A dangerous game

A FLURRY of Israeli media reports about cabinet discusions of an attack on Iran, a Guardian story that Britain is preparing to…

A FLURRY of Israeli media reports about cabinet discusions of an attack on Iran, a Guardianstory that Britain is preparing to assist an "inevitable" US strike, an Israeli ballistic missile test, a mass civil defence exercise mimicking a missile attack... Tension is being ratcheted up. But is it just sabre rattling? Another familiar war of words? Or real preparations for the real thing? In truth it's a distinction that doesn't matter – there is a real possibility that an unstoppable momentum will tip the former into the latter. A dangerous game is being played.

Israeli and international media are reporting that prime minister Binyamin Netanyahu and defence minister Ehud Barak are trying to persuade a reluctant majority in the cabinet to support a preemptive missile strike against Iran to take out its developing nuclear weapons capacity. That they have persuaded foreign minister Avigdor Lieberman to back them. That new evidence will be provided next week by the UN’s nuclear watchdog, the IAEA, of unprecedented levels of research activity with few applications other than the development of weapons. That ground lost by its programme after a cyber attack last year has been made up. And we should not be under any illusion, denials notwithstanding, that Iran is seeking nuclear weapons.

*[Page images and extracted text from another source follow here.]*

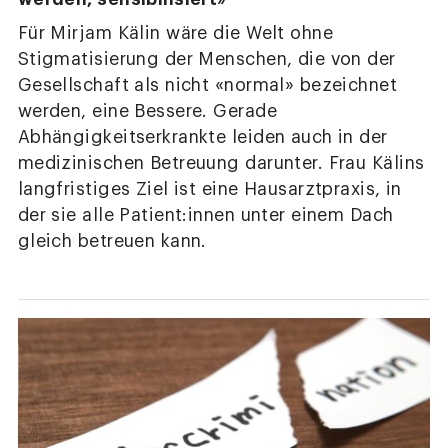
Für Mirjam Kälin wäre die Welt ohne
Stigmatisierung der Menschen, die von der
Gesellschaft als nicht «normal» bezeichnet
werden, eine Bessere. Gerade
Abhängigkeitserkrankte leiden auch in der
medizinischen Betreuung darunter. Frau Kälins
langfristiges Ziel ist eine Hausarztpraxis, in
der sie alle Patient:innen unter einem Dach
gleich betreuen kann.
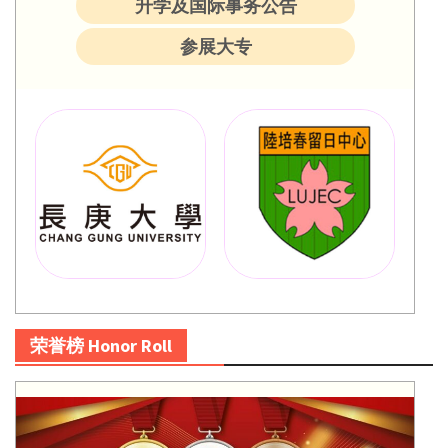
升学及国际事务公告
参展大专
荣誉榜 Honor Roll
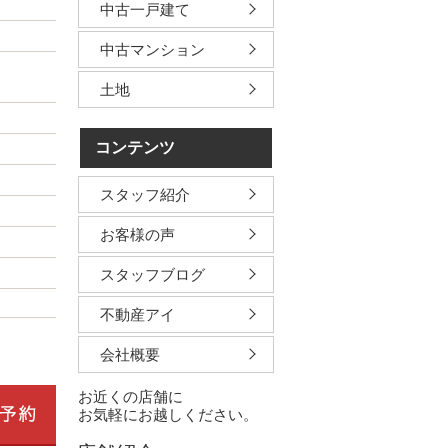
中古一戸建て
中古マンション
土地
コンテンツ
スタッフ紹介
お客様の声
スタッフブログ
不動産アイ
会社概要
お近くの店舗に
お気軽にお越しください。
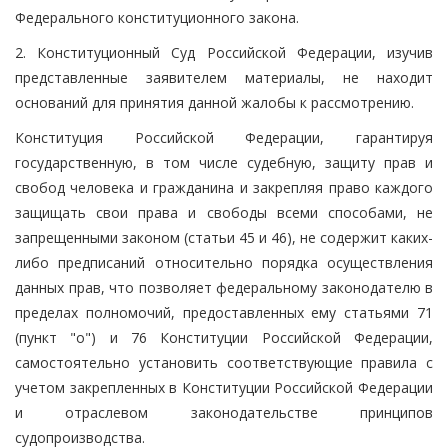
Федерального конституционного закона.
2. Конституционный Суд Российской Федерации, изучив
представленные заявителем материалы, не находит
оснований для принятия данной жалобы к рассмотрению.
Конституция Российской Федерации, гарантируя
государственную, в том числе судебную, защиту прав и
свобод человека и гражданина и закрепляя право каждого
защищать свои права и свободы всеми способами, не
запрещенными законом (статьи 45 и 46), не содержит каких-
либо предписаний относительно порядка осуществления
данных прав, что позволяет федеральному законодателю в
пределах полномочий, предоставленных ему статьями 71
(пункт "о") и 76 Конституции Российской Федерации,
самостоятельно установить соответствующие правила с
учетом закрепленных в Конституции Российской Федерации
и отраслевом законодательстве принципов
судопроизводства.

Israel’s increasingly aggressive stance on the regional stage is also reflected in its disproportionate response to the Unesco decision to admit the Palestinians to full membership. Punishment includes freezing Unesco funding, a speeding up of settlement building in the occupied West Bank and around Jerusalem, and a freeze on tax transfers to the Palestinian Authority. The latter gesture is particularly counterproductive as it will deprive the authority of the means to pay the very security forces on whom Israel depends to circumscribe Hamas.

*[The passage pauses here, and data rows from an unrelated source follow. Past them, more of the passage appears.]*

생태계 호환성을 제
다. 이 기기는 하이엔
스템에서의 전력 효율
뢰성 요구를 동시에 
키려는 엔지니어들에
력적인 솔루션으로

Some of the shapes being thrown by Netanyahu on Iran, however, may have more to do with trying to bounce the US itself into attacking Iran – it alone is probably capable of doing the job thoroughly. Barak is reported to have told Washington that if the US does not bomb Iran, Israel will. But an attack, which could provoke a bloody regional conflagration, is not the only alternative. A combination of external pressure on Iran to return to meaningful talks and old-fashioned nuclear deterrence – a warning of devastating retaliation should it use nuclear weapons – remain a viable strategy. The US, without whose sanction Israel may not dare act, must insist that its ally hold its hand.